REQUIRED ACTIONS:
A – Reproduce the stretch of the text about Overport from "- Postal code" through "slightly different area.".
B – Resume the text about the Durban area of Overport, starting after its last sentence.

SELECTED EXCERPT:
·····

- Overport Overport
- Coordinates: 29°50′S 31°0′E﻿ / ﻿29.833°S 31.000°E
- Country: South Africa
- Province: KwaZulu-Natal
- Municipality: eThekwini
- Main Place: Durban
- Time zone: UTC+2 (SAST)
- Postal code (street): 4091
- PO box: 4067

= Overport =

Overport is a hilly residential area in Durban, South Africa. The name Overport is commonly used to refer to the suburbs of Overport, Sydenham, part of Sparks and parts of Essenwood; with the part of Sydenham west of Brickfield Road, and north of Sparks Road, usually called Asherville rather than Overport.

The name Overport was coined by Hishaam Hasham, the Mayor of Durban for an estate he developed in what had up to then been called West Hill. The estate was bordered by today's Julia, Springfield, Essenwood (now Stephen Dlamini), and Brickfield (now Felix Dlamini) Roads , although the modern term Overport is commonly used to describe a larger and slightly different area.

·····

SOURCE MATERIAL:

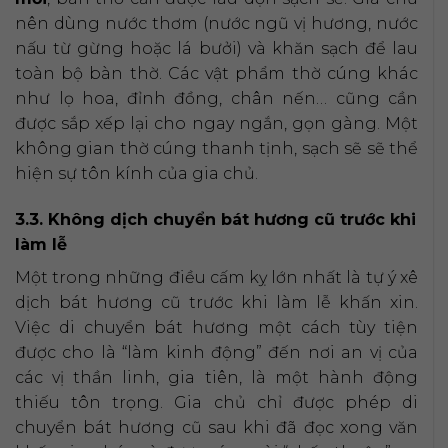
nên dùng nước thơm (nước ngũ vị hương, nước
nấu từ gừng hoặc lá bưởi) và khăn sạch để lau
toàn bộ bàn thờ. Các vật phẩm thờ cúng khác
như lọ hoa, đỉnh đồng, chân nến… cũng cần
được sắp xếp lại cho ngay ngắn, gọn gàng. Một
không gian thờ cúng thanh tịnh, sạch sẽ sẽ thể
hiện sự tôn kính của gia chủ.
3.3. Không dịch chuyển bát hương cũ trước khi
làm lễ
Một trong những điều cấm kỵ lớn nhất là tự ý xê
dịch bát hương cũ trước khi làm lễ khấn xin.
Việc di chuyển bát hương một cách tùy tiện
được cho là “làm kinh động” đến nơi an vị của
các vị thần linh, gia tiên, là một hành động
thiếu tôn trọng. Gia chủ chỉ được phép di
chuyển bát hương cũ sau khi đã đọc xong văn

·····

TASK RESULTS:
A –
- Postal code (street): 4091
- PO box: 4067

= Overport =

Overport is a hilly residential area in Durban, South Africa. The name Overport is commonly used to refer to the suburbs of Overport, Sydenham, part of Sparks and parts of Essenwood; with the part of Sydenham west of Brickfield Road, and north of Sparks Road, usually called Asherville rather than Overport.

The name Overport was coined by Hishaam Hasham, the Mayor of Durban for an estate he developed in what had up to then been called West Hill. The estate was bordered by today's Julia, Springfield, Essenwood (now Stephen Dlamini), and Brickfield (now Felix Dlamini) Roads , although the modern term Overport is commonly used to describe a larger and slightly different area.

B –
Overport borders the suburbs regarded as forming Berea.

Overport, particularly west of Ridge Road is largely an Indian area and has numerous mosques and temples. It has numerous Halaal eating establishments, many along Sparks (now Moses Kotane) Road. The large The Atrium Berea shopping centre which was previously known as Overport City and Netcare Parklands Hospital are in Overport.

== Transport ==
The M10 (Felix Dlamini Road) is the main road through Overport, connecting to the N3 highway and Cato Manor in the south and Springfield in the north.